Text to read:
--- START ---

It certainly is an amazing exercise and shows what can be achieved by
concern for an historic structure from 1903; presumably the fact that it was
located on an active gold mine solved the financial problems. In Britain we
have just struggled to save the Bryngwyn engine house, Caerphilly, South
Wales, of 1893 without anything like the effort required in New Zealand.
Describing the Martha Mine engine as being a horizontal Cornish is
distinctly dubious, in fact the description on the website, dating from
1903, does not actually describe it as Cornish. From the picture of the
model however it looks as if it may well have been an inverted Cornish
engine, just as the engine was originally at Bryngwyn.
Order books and other records of Hathorn Davey & Co. are preserved in West
Yorkshire Archives and would give some detail of the original order and
specification.
Well done, Waihi Gold!
Simon.

--- END ---

Given entries:
--- START ---

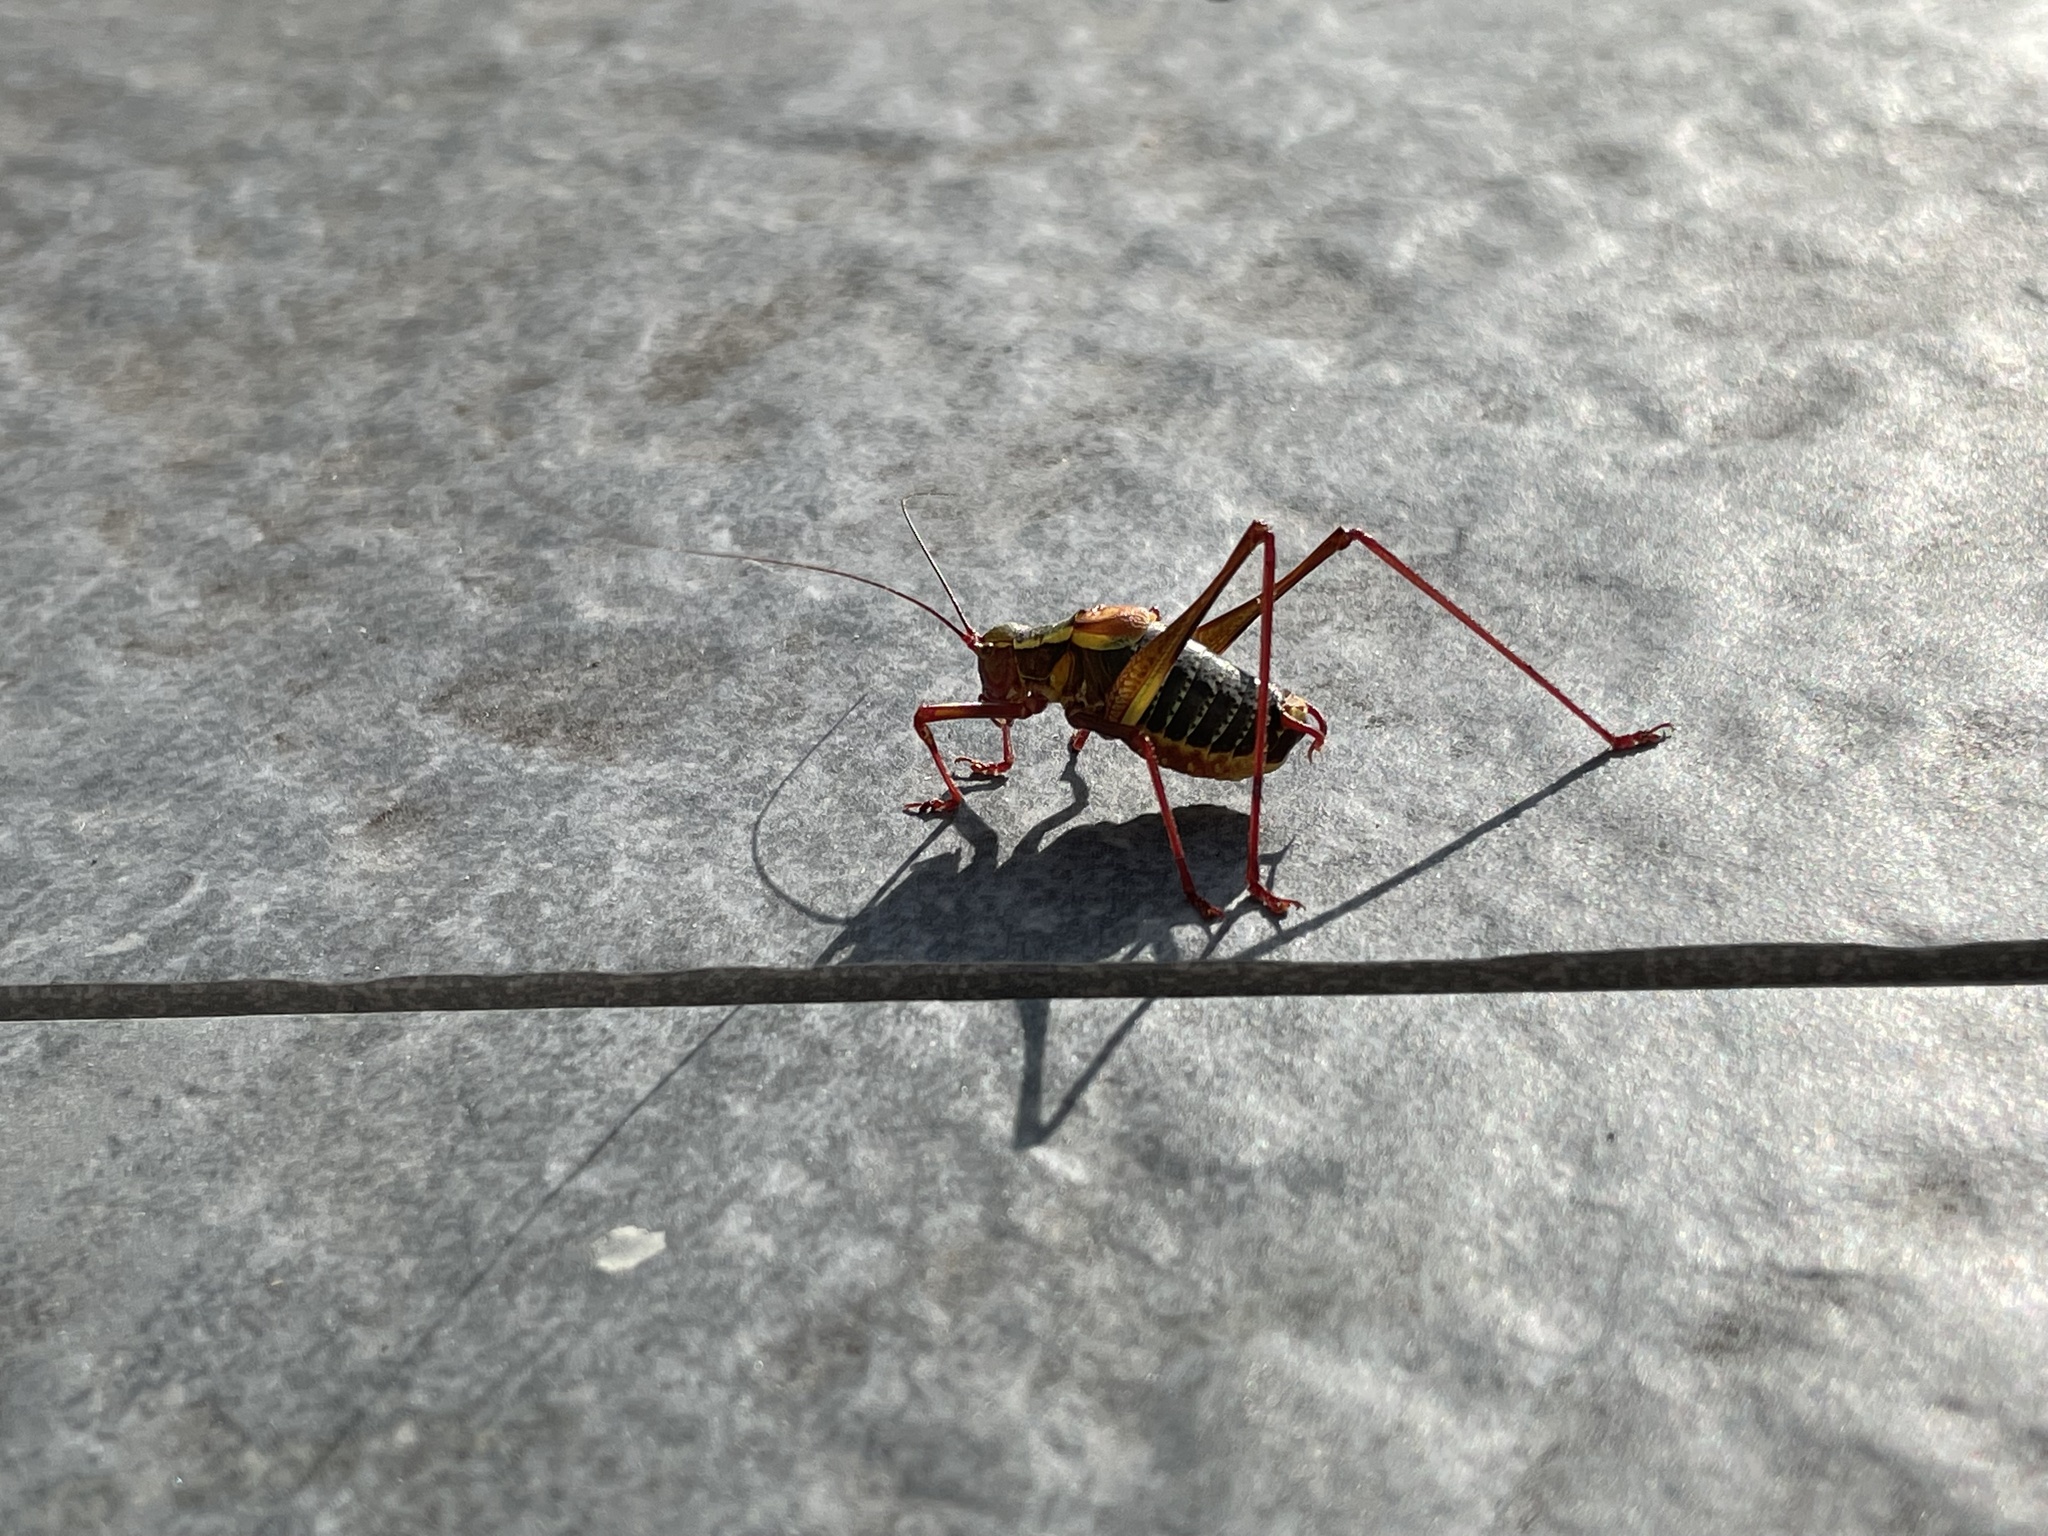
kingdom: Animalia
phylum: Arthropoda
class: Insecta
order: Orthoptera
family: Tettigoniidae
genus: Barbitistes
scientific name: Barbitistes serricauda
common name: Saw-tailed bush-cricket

--- END ---
--- START ---

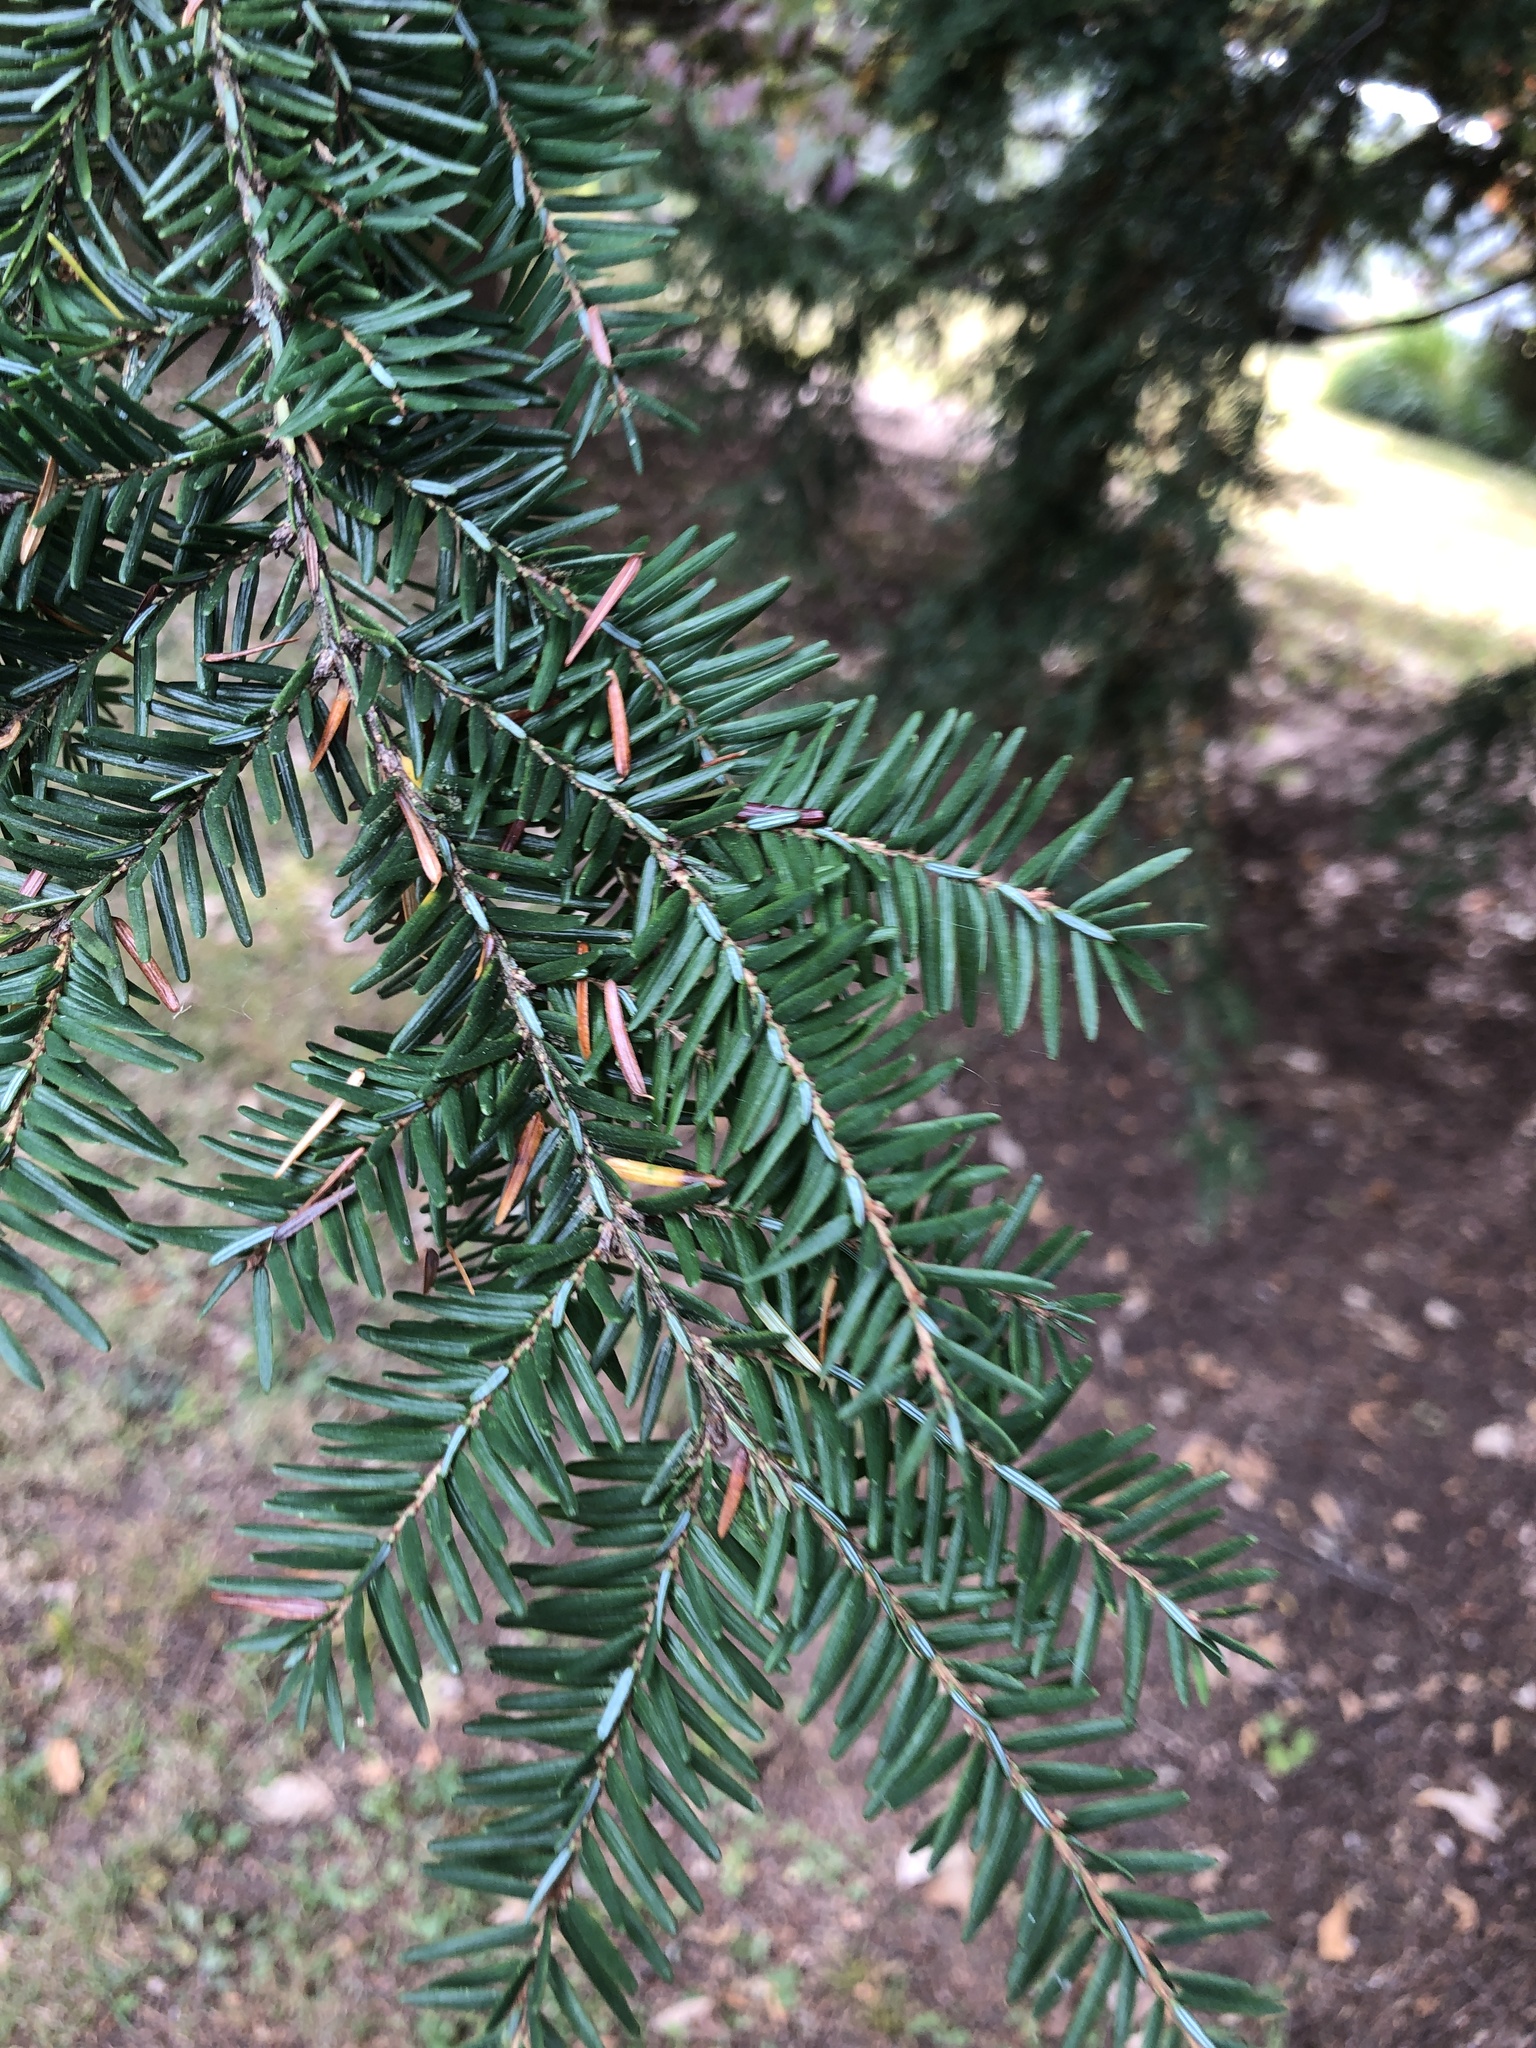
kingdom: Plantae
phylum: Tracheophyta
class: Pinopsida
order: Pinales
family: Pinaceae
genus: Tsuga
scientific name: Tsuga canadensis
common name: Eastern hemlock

--- END ---

Exercise goal: Echo the comment about the Martha Mine engine word for word between "Describing the Martha" and "originally at Bryngwyn.", inclusive. Rely only on the comment about the Martha Mine engine.

Task output:
Describing the Martha Mine engine as being a horizontal Cornish is
distinctly dubious, in fact the description on the website, dating from
1903, does not actually describe it as Cornish. From the picture of the
model however it looks as if it may well have been an inverted Cornish
engine, just as the engine was originally at Bryngwyn.